Assigned task |
Reproduce every line below exactly as written; do not include the images.

Information supplied |
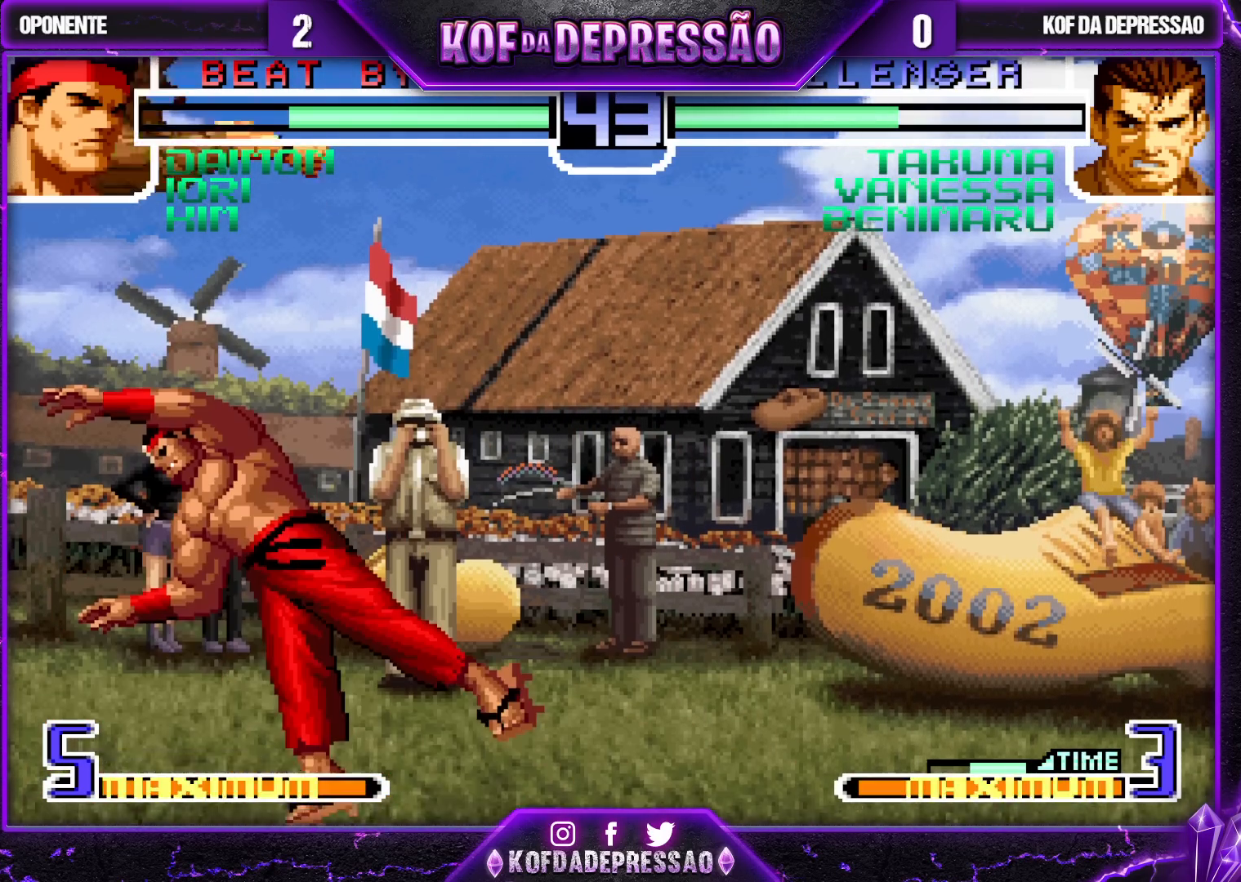
{"buttons": [], "left_stick": "center", "events": [[267, "SQUARE", "down"], [267, "TRIANGLE", "down"], [283, "SQUARE", "up"], [283, "TRIANGLE", "up"]]}
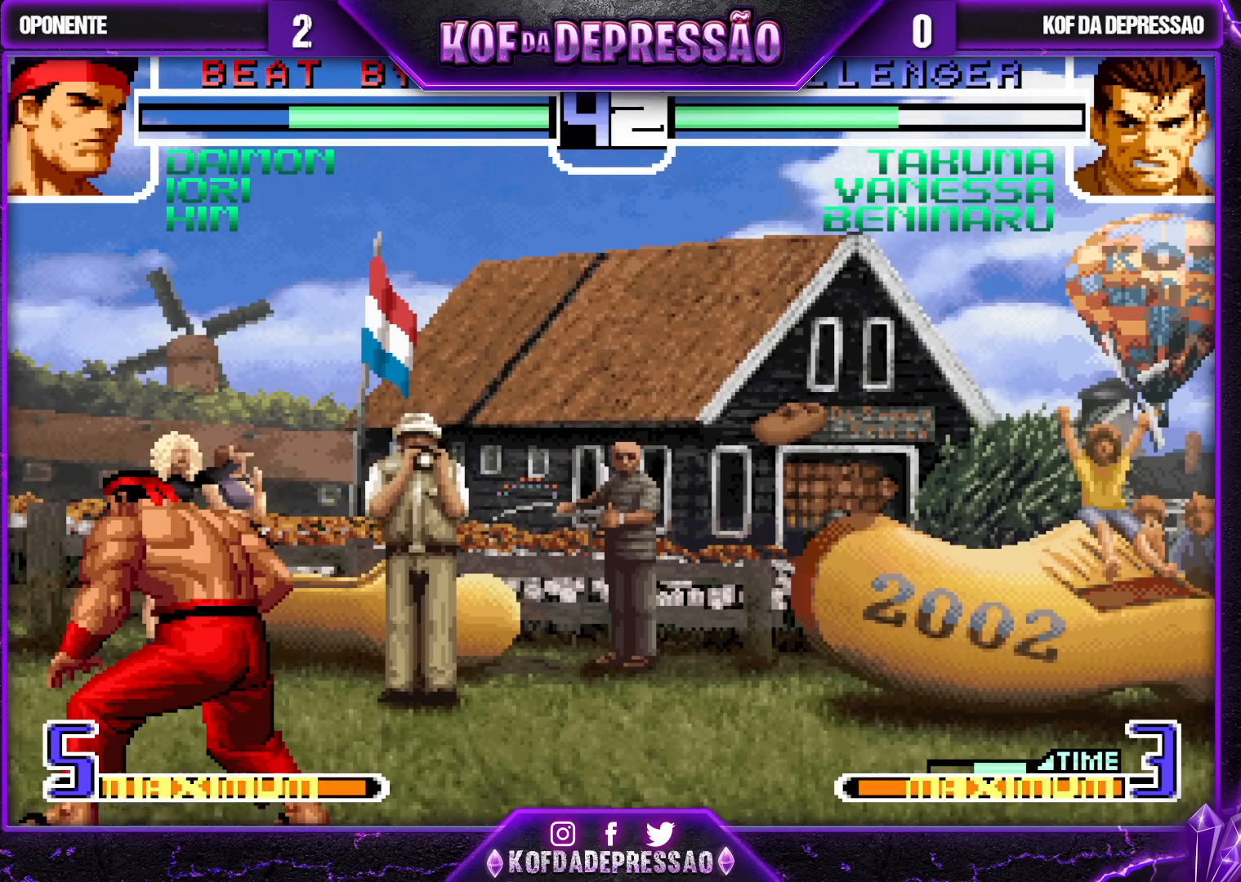
{"buttons": [], "left_stick": "center", "events": []}
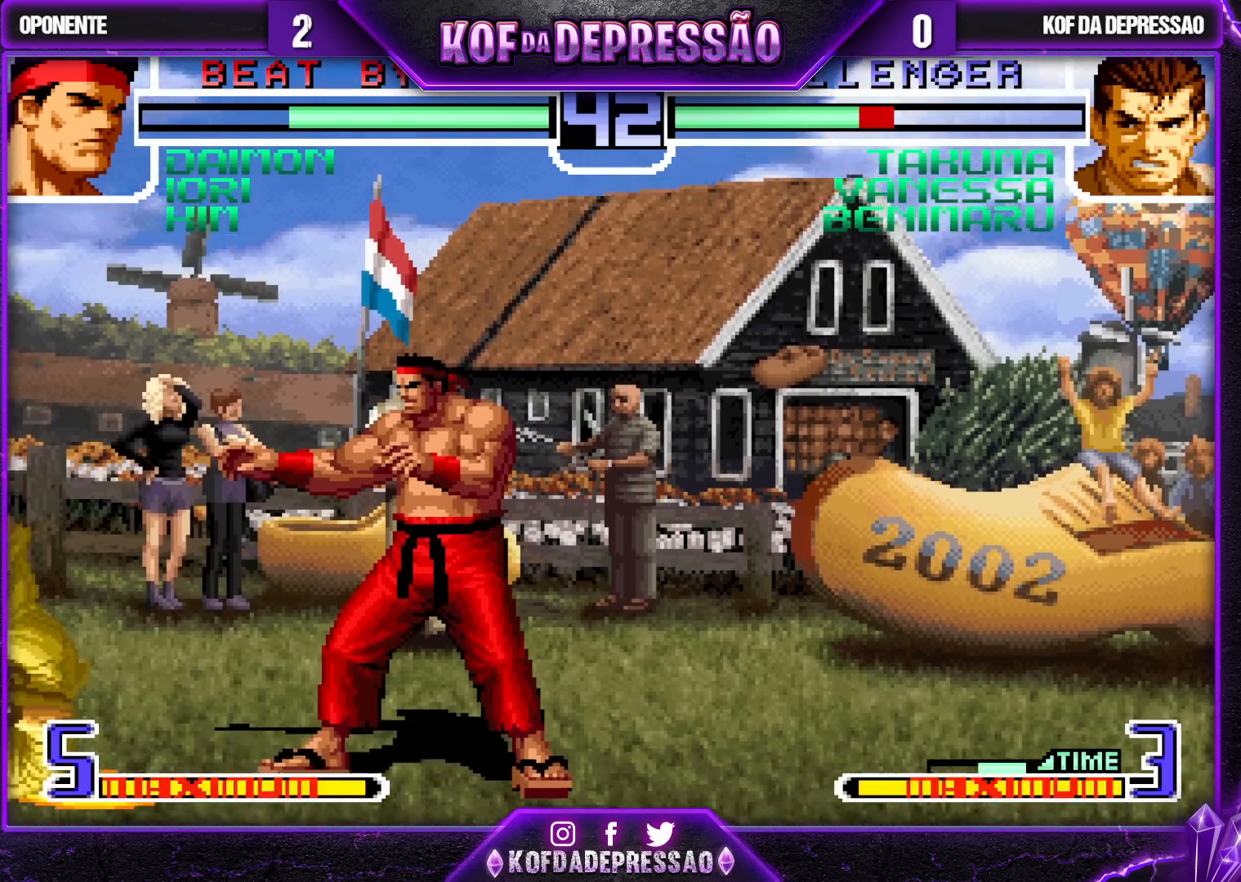
{"buttons": [], "left_stick": "down-left", "events": [[467, "left_stick", "down-left"]]}
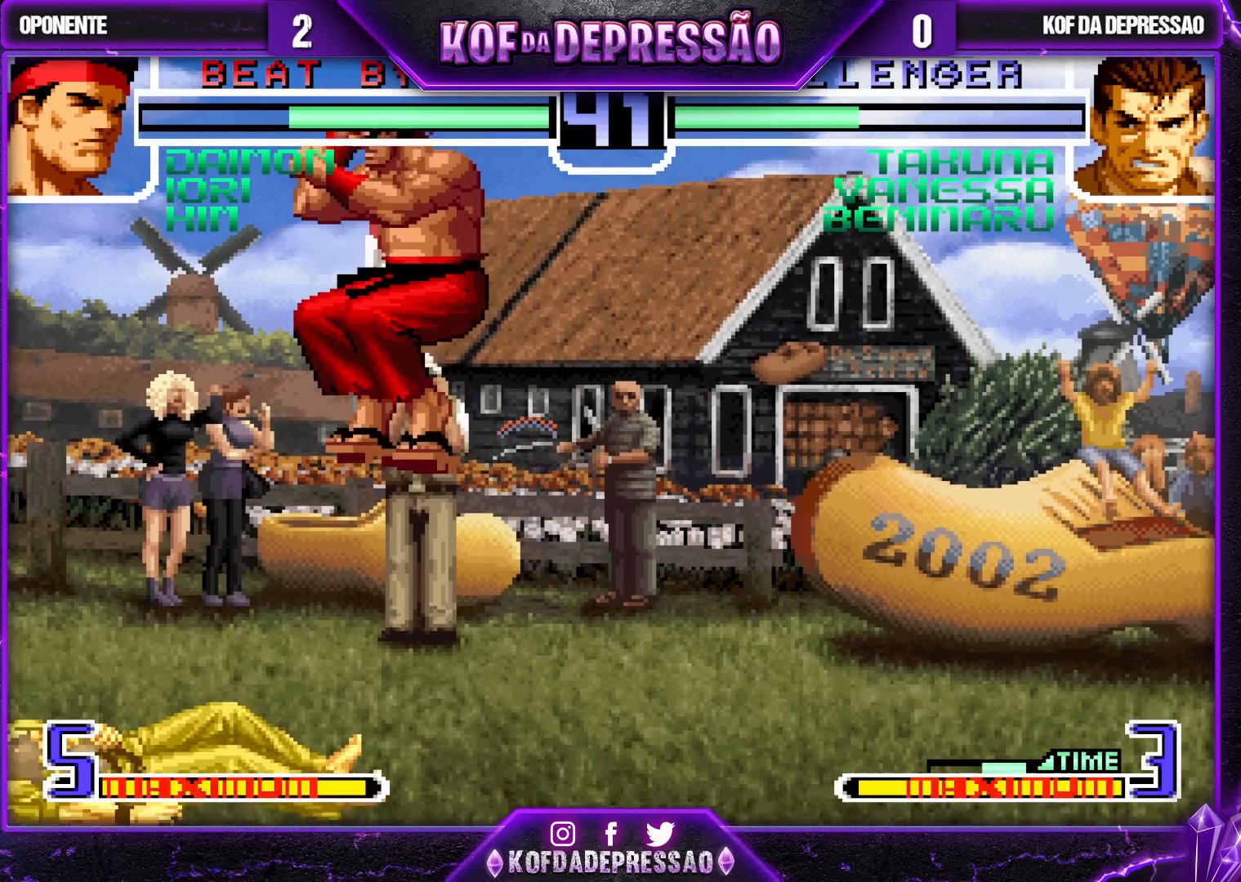
{"buttons": [], "left_stick": "down-left", "events": []}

Solution |
{"buttons": [], "left_stick": "center", "events": [[267, "SQUARE", "down"], [267, "TRIANGLE", "down"], [283, "SQUARE", "up"], [283, "TRIANGLE", "up"]]}
{"buttons": [], "left_stick": "center", "events": []}
{"buttons": [], "left_stick": "down-left", "events": [[467, "left_stick", "down-left"]]}
{"buttons": [], "left_stick": "down-left", "events": []}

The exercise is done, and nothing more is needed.